[GeekyBear]

> They send a hash

My understanding is that they keep a local file with known malware signatures, just like the malware scanners on every other platform.

> macOS includes built-in antivirus technology called XProtect for the signature-based detection and removal of malware. The system uses YARA signatures, a tool used to conduct signature-based detection of malware, which Apple updates regularly

https://support.apple.com/guide/security/protecting-against-...

[Joeri]

Xprotect is a blacklist that runs locally and is rarely used.
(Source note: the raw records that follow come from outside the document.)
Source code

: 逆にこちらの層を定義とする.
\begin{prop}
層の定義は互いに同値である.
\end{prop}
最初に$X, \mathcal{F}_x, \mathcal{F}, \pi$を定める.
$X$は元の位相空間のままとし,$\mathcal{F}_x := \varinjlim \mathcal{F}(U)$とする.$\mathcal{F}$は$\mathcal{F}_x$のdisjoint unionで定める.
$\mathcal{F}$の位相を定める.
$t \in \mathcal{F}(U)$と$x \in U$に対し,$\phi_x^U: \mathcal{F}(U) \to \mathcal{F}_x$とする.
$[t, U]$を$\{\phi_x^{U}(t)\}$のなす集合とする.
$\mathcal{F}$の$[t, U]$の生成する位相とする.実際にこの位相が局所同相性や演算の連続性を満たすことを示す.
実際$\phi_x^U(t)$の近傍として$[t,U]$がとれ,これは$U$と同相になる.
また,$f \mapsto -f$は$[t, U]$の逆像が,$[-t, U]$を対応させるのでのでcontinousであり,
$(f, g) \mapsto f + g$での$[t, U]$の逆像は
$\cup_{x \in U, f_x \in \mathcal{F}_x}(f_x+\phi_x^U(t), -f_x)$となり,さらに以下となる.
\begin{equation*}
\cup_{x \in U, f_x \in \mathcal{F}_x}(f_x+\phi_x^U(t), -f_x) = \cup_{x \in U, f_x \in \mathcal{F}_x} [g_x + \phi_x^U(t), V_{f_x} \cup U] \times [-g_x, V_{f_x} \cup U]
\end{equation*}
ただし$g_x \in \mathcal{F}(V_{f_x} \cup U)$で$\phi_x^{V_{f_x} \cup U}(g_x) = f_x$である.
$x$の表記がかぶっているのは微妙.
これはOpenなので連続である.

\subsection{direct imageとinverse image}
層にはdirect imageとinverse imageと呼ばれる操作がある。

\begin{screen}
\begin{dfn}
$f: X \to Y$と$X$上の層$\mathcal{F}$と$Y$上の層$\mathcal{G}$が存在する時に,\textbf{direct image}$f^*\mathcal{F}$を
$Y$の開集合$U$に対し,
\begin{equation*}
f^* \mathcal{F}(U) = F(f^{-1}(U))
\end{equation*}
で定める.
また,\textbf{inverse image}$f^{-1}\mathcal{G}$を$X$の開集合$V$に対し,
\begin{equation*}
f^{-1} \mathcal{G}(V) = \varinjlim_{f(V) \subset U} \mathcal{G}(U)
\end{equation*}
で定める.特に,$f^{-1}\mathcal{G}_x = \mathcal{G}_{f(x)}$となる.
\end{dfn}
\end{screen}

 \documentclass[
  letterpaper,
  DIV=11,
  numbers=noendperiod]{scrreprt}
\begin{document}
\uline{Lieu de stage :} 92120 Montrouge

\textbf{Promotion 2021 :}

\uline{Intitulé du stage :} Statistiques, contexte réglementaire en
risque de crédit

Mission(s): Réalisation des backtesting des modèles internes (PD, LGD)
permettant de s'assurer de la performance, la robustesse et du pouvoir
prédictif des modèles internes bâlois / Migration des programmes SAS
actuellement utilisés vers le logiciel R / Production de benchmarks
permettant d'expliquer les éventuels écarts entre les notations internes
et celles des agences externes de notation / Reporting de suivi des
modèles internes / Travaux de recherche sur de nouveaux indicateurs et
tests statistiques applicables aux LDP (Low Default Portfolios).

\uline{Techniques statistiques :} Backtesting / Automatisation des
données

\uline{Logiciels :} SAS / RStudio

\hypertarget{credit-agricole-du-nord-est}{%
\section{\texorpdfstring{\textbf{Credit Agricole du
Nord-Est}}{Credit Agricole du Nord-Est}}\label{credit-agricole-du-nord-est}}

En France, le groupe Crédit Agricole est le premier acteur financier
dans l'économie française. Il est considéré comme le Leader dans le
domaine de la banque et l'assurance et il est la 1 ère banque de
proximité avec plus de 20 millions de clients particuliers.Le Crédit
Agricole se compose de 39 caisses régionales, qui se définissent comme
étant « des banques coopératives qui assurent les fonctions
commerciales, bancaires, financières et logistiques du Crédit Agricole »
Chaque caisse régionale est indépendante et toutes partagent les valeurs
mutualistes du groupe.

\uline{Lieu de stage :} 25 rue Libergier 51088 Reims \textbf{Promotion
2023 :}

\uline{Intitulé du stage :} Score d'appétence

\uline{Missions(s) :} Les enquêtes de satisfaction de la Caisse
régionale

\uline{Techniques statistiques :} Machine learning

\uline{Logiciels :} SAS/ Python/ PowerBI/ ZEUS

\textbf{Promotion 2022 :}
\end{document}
The phone home functionality is notarization, where apple does a network call to check that the signature on an executable actually came from apple’s notarization process. It is in essence a reputation system, where developers must be on good terms with apple to have the ability to notarize and get a smooth install experience.

[Twisell]

Are you sure about your point?

From what I had in mind, notarization is only done developer side before publishing. Client side it's just a check against Apple certificates to verify that the binary haven't been tampered since notarization, no phoning home should be involved. (Or maybe just to update Apple certificates).

[Joeri]

According to this article macOS does do a network request to check the notarization ticket:

https://eclecticlight.co/2023/03/09/how-does-ventura-check-a...

They also check the developer certificate in the OCSP stage.

Both of these are mechanisms where apple can effectively lock out developers from having a smooth install experience for their software at their discretion.

[nudgeee]

Isn’t this how certificate revocation flows work?